Heller v DC (Heller II) DC District Court decision

maestro_pistolero said:
I'm wondering how a person with more than 12 firearms is more dangerous than a person with one or two. You can only fire one at a time. On the other hand, I hope everybody takes advantage of the law to the fullest extent . . . everybody should buy one gun a month, LOL!
You carry them all at once, like Blackbeard. Burning cannon fuse in your hair optional.
 
I am with Tom. I expected the judgment to go the way it did, but the choice of how he explained it in the opinion shocks me.

We have all heard the arguments that the 2A means "people serving in an organized militia," or "you do not need a semi-automatic firearm to hunt," but to hear a judge try and limit the actual number of firearms one may own is insane. It would be like them saying that the freedom of speech means that one can only write a book/article that us under 2,000 words or that one can only pray once a day.
 
I have to rank this one right up there with the sc ruling that obamacare is a tax and people can be forced to buy it. I miss the days when I felt that our govt. and judges were honorable.
 
Off on a bit of a tangent but back in the 50s there use to be a poll tax. You had to pay $2.00 in order to vote. As I remember it was struck down because you could not charge a fee for a constitutional right.

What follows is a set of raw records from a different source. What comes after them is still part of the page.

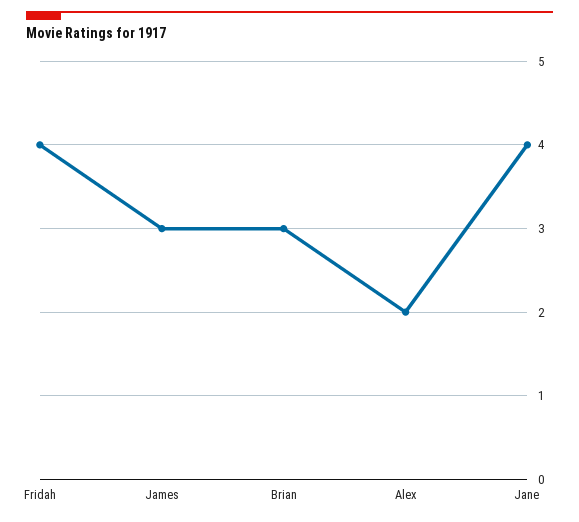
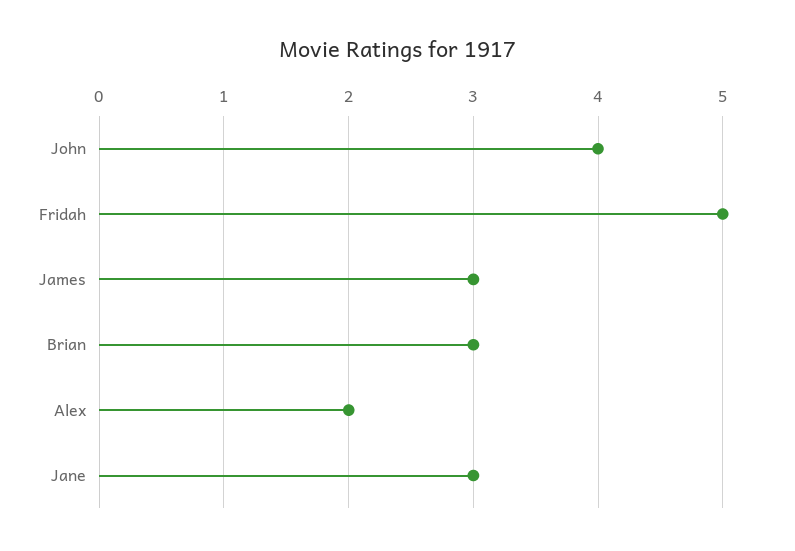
Fridah: 4 -> 5
Jane: 4 -> 3
John: none -> 4

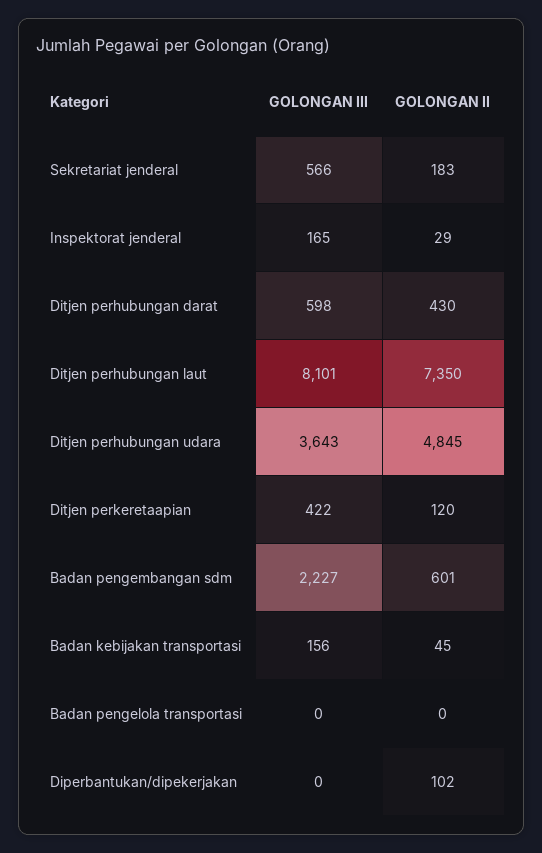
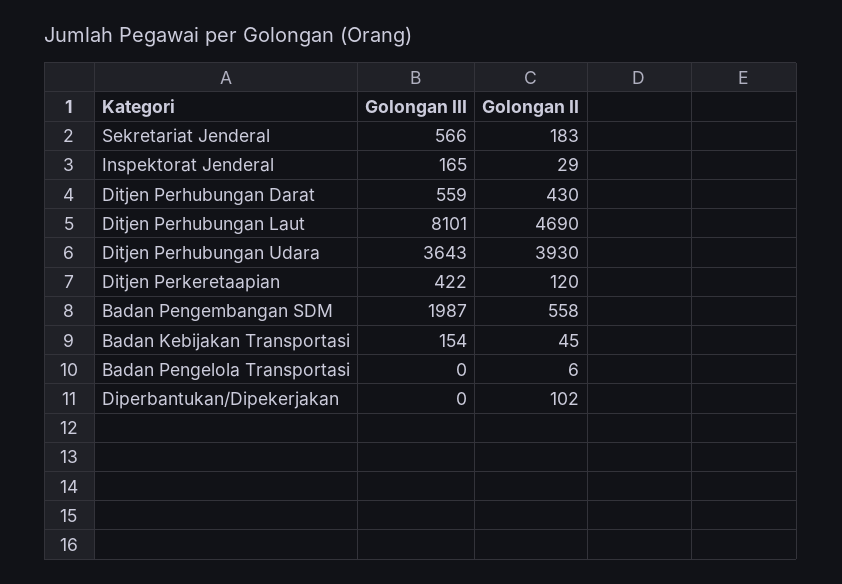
GOLONGAN III, Ditjen perhubungan darat: 598 -> 559
GOLONGAN II, Ditjen perhubungan laut: 7350 -> 4690
GOLONGAN II, Ditjen perhubungan udara: 4845 -> 3930
GOLONGAN III, Badan pengembangan sdm: 2227 -> 1987
GOLONGAN II, Badan pengembangan sdm: 601 -> 558
GOLONGAN III, Badan kebijakan transportasi: 156 -> 154
GOLONGAN II, Badan pengelola transportasi: 0 -> 6

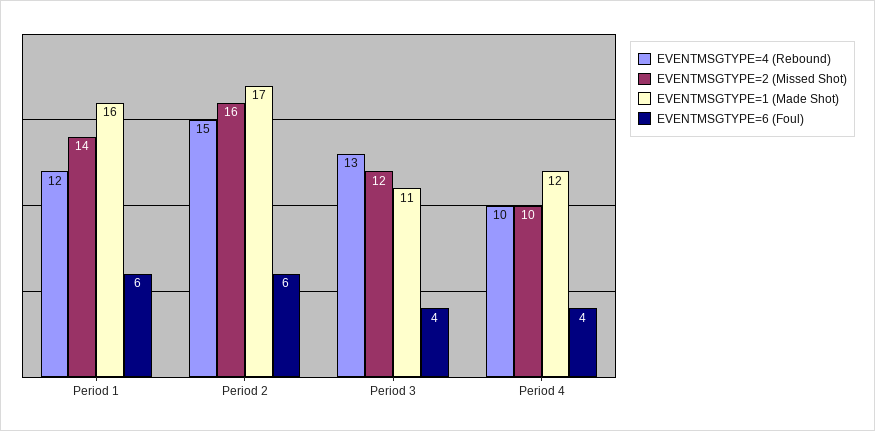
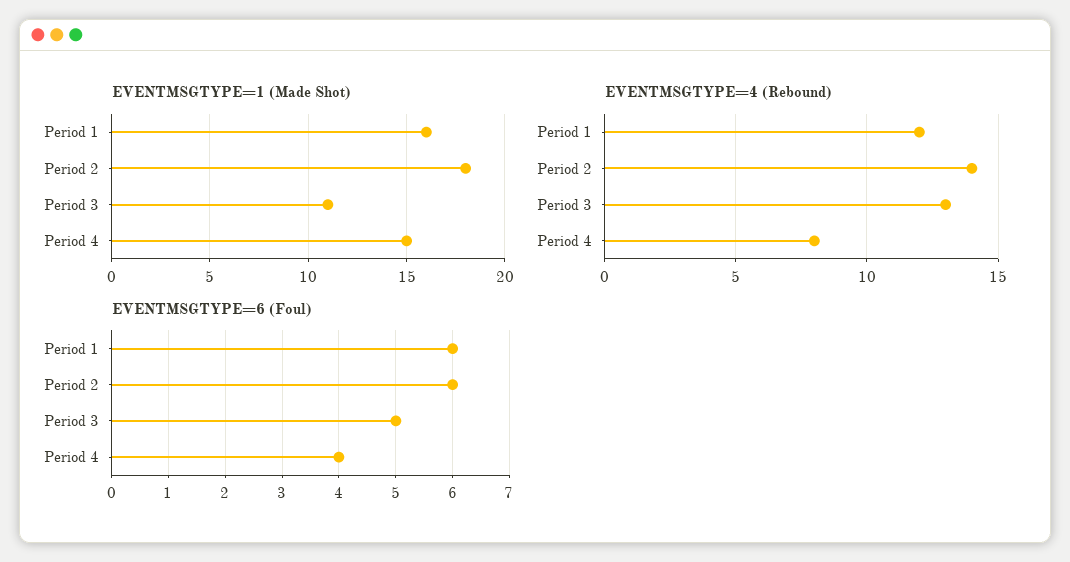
EVENTMSGTYPE=2 (Missed Shot), Period 1: 14 -> none
EVENTMSGTYPE=4 (Rebound), Period 2: 15 -> 14
EVENTMSGTYPE=2 (Missed Shot), Period 2: 16 -> none
EVENTMSGTYPE=1 (Made Shot), Period 2: 17 -> 18
EVENTMSGTYPE=2 (Missed Shot), Period 3: 12 -> none
EVENTMSGTYPE=6 (Foul), Period 3: 4 -> 5
EVENTMSGTYPE=4 (Rebound), Period 4: 10 -> 8
EVENTMSGTYPE=2 (Missed Shot), Period 4: 10 -> none
EVENTMSGTYPE=1 (Made Shot), Period 4: 12 -> 15

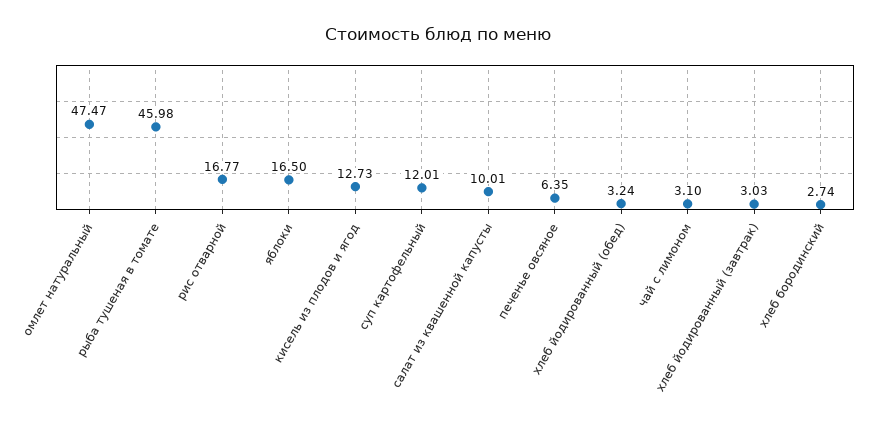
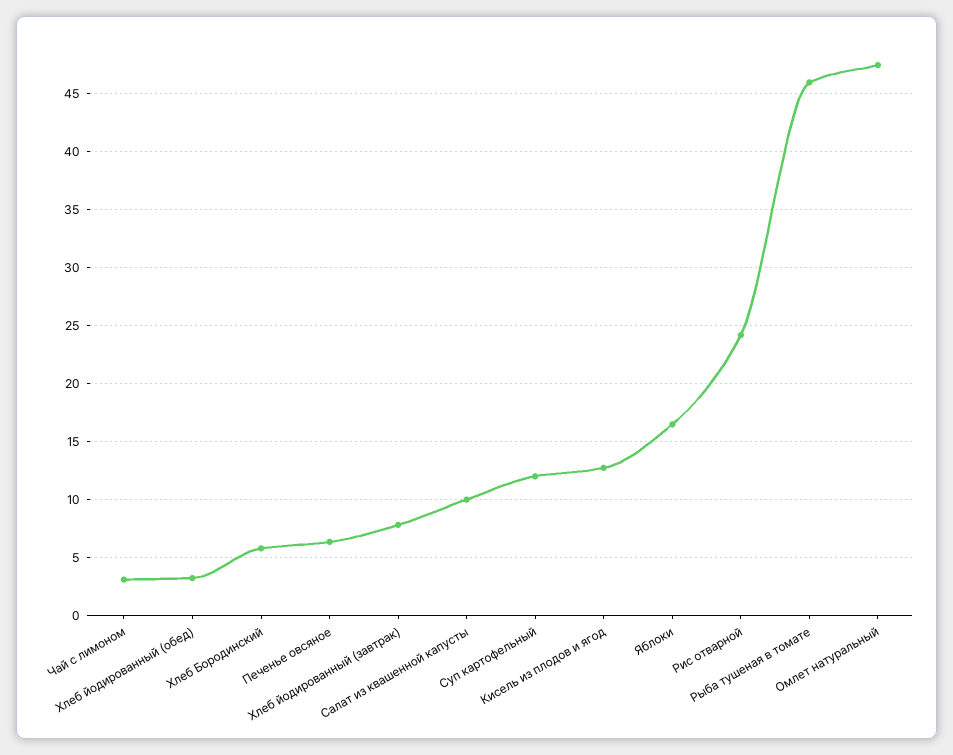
рис отварной: 16.77 -> 24
хлеб йодированный (завтрак): 3.03 -> 8
хлеб бородинский: 2.74 -> 6

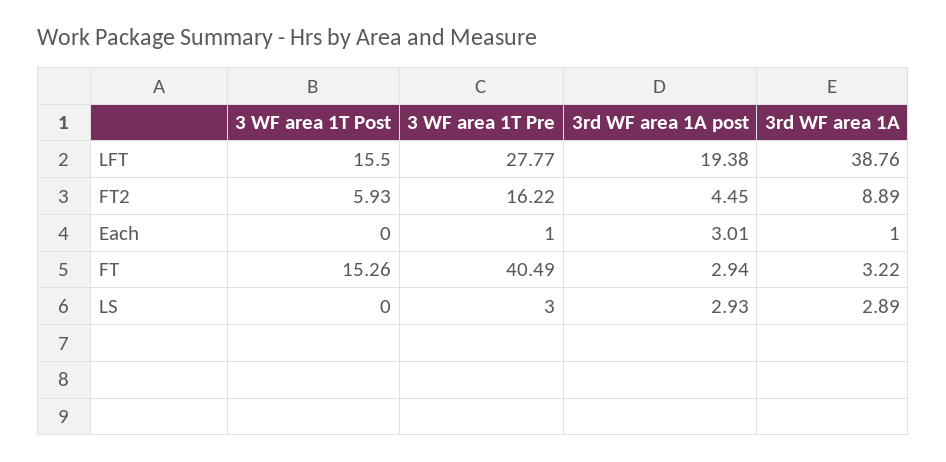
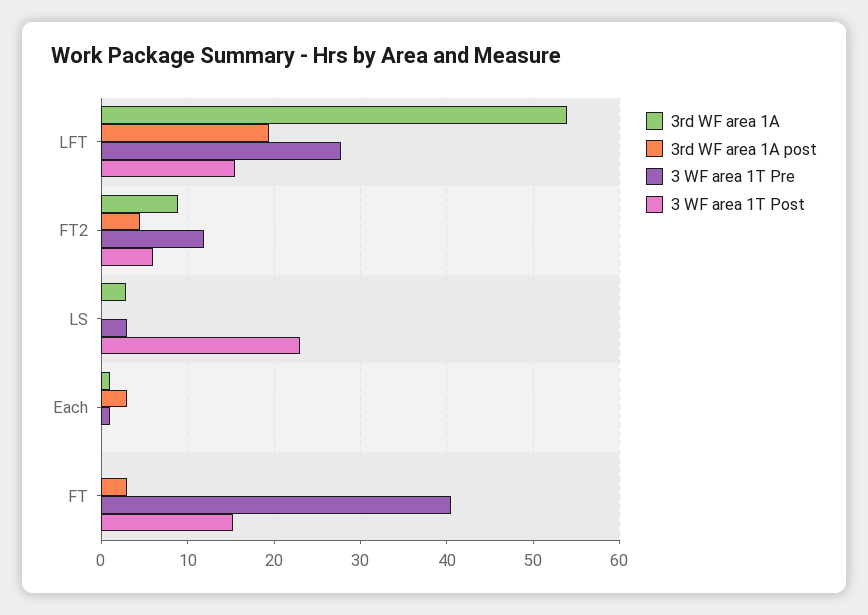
3rd WF area 1A, LFT: 38.76 -> 54
3 WF area 1T Pre, FT2: 16.22 -> 12
3rd WF area 1A, FT: 3.22 -> 0
3 WF area 1T Post, LS: 0 -> 23
3rd WF area 1A post, LS: 2.93 -> 0

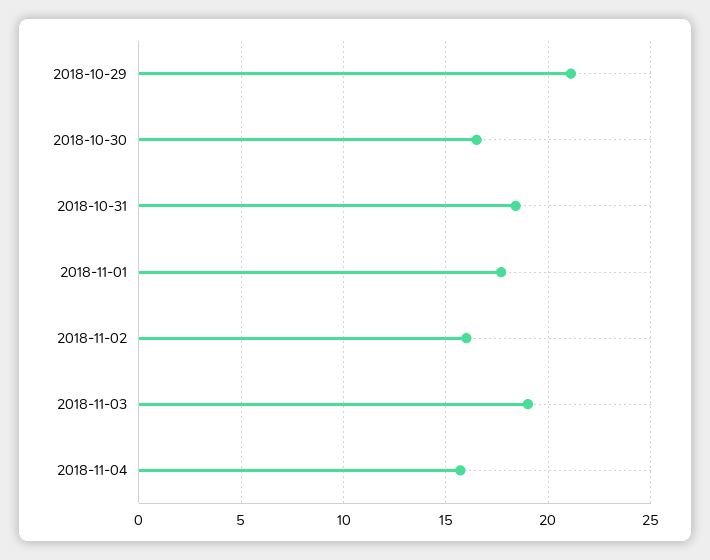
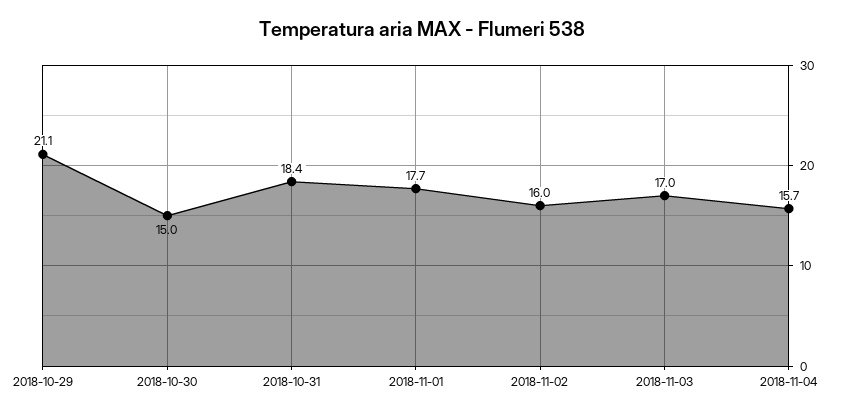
2018-10-30: 16.5 -> 15
2018-11-03: 19 -> 17

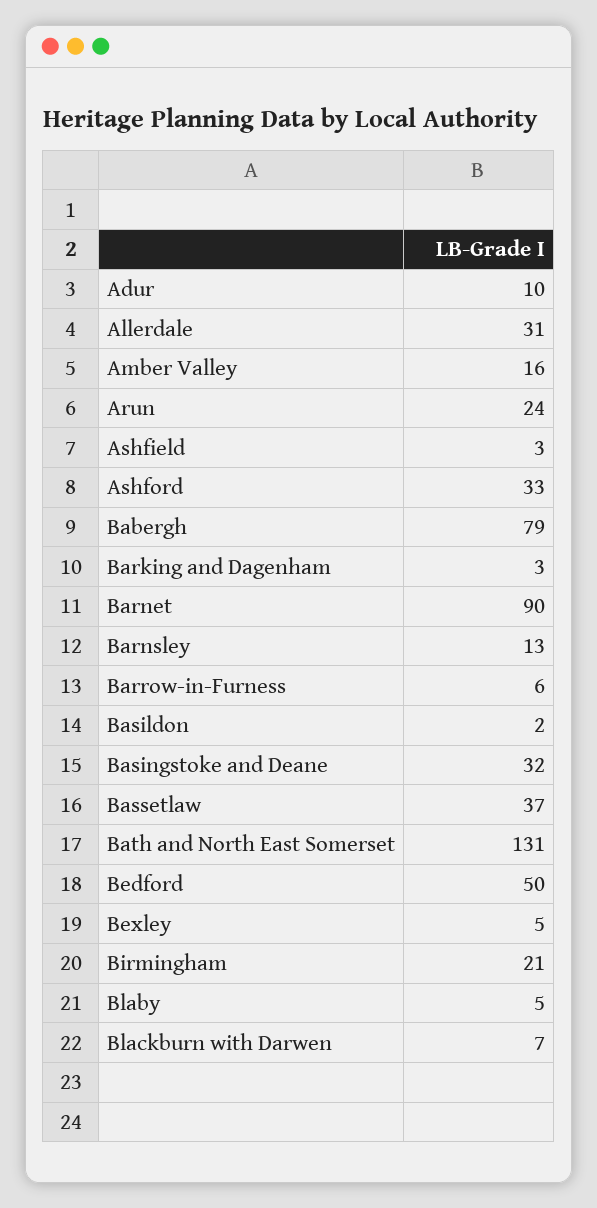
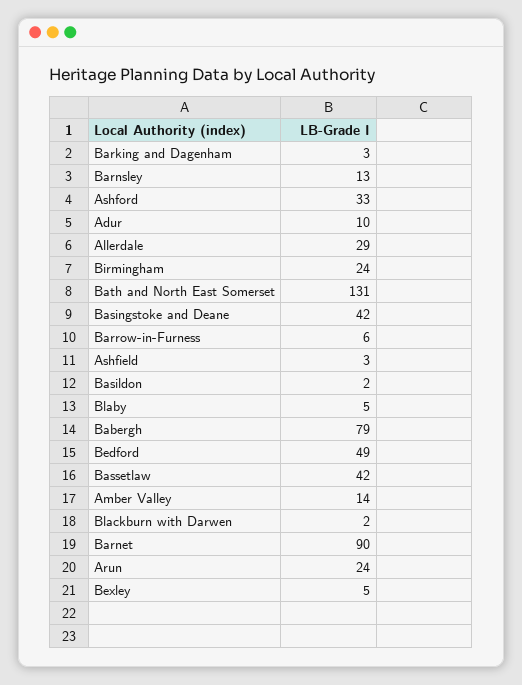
Allerdale: 31 -> 29
Amber Valley: 16 -> 14
Basingstoke and Deane: 32 -> 42
Bassetlaw: 37 -> 42
Bedford: 50 -> 49
Birmingham: 21 -> 24
Blackburn with Darwen: 7 -> 2

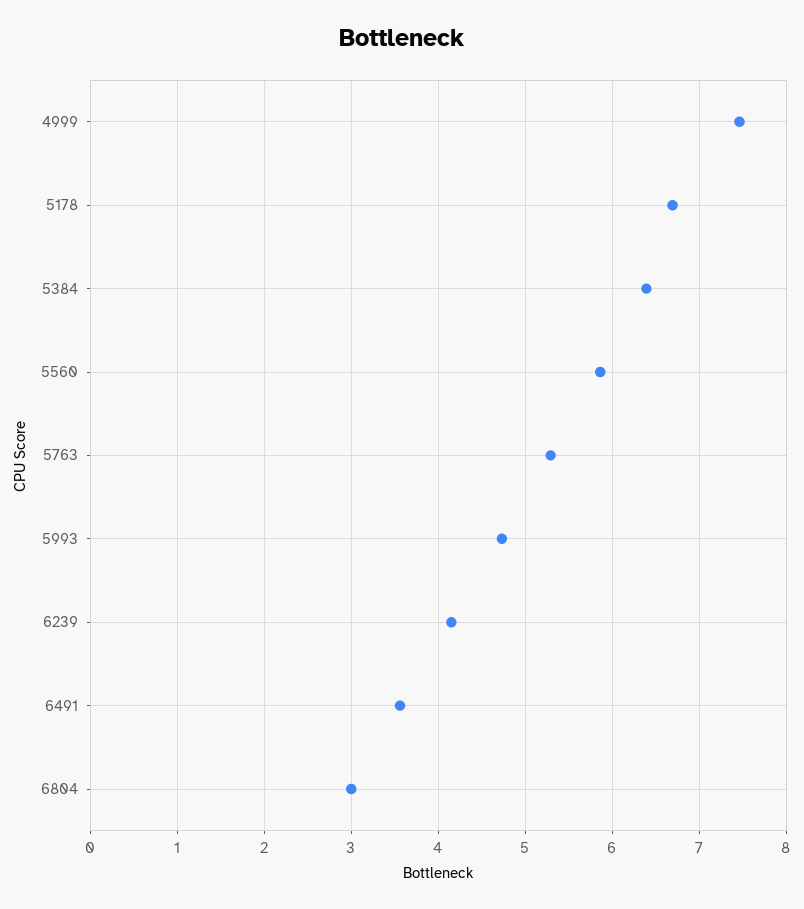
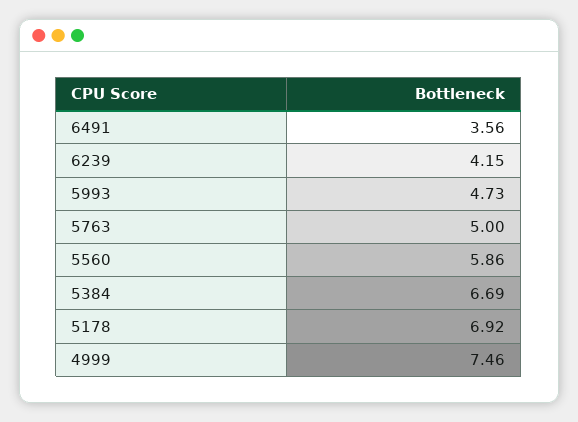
5178: 6.7 -> 6.92
5384: 6.4 -> 6.69
5763: 5.3 -> 5
6804: 3 -> none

I can't find it now but I read somewhere in that decision that the District could charge a fee for the registration. Now we pay lots of fees, like for a drivers license, but that is not something that is specifically guaranteed to us in the constitution. I'm guessing someone can point out the error in my thinking but it is something to ponder. I'm also guessing that if it was a valid argument that DC would gladly absorb the cost to keep the registration alive.
 
I thought there wasn't even guarantee of the right to vote, just a guarantee of equality regarding the criteria of registration. If it were just the "right to keep arms" carry licenses would be justified, and if it were the "right to bear arms" the registration of the same would be justified. But it ain't.

TCB
 
So, we have a judge who feels that the Constitution protects our right to "one or two guns", but no more than that....

kind of reminds me of the joke were a guy offers a girl a million dollars to sleep with him. She agrees. Then he offers her a hundred dollars to sleep with him. She gets outraged, and demands "what do you think I am?"

He responds, "madame, we have already established what you are, now we are just haggling over the price..."

:D
 
ShooterDownUnder,

This case is basically a follow-up of the landmark 2008 case, wherein the lead plaintiff, Dick Heller, sues to overturn the DC Council's raft of legislative roadblocks put in place following their loss.

Here is a brief summary article from the Washington Times.
 
From 44AMP: "So, we have a judge who feels that the Constitution protects our right to "one or two guns", but no more than that...."

It's been awhile, but I remember some language in the GCA 1968 that specifically states there's no limit to the number of guns one may own. Maybe he'll find that law unconstitutional. ;):D
 
This sort of foot dragging is not without precedent. In 1954 the Supreme Court outlawed school desegregation with Brown vs Board of Education. Yet a full nine years later, Governor George Wallace vowed "segregation now, segregation tomorrow, segregation forever" and stood in the doorway of the University of Alabama to block entrance to black students.

In the end despite their defiance of the law the gun bigots will fail, just as the race bigots did.
 
It's been awhile, but I remember some language in the GCA 1968 that specifically states there's no limit to the number of guns one may own. Maybe he'll find that law unconstitutional.

Haha, that would be awesome. Unfortunately 18 USC 928 is a severability clause.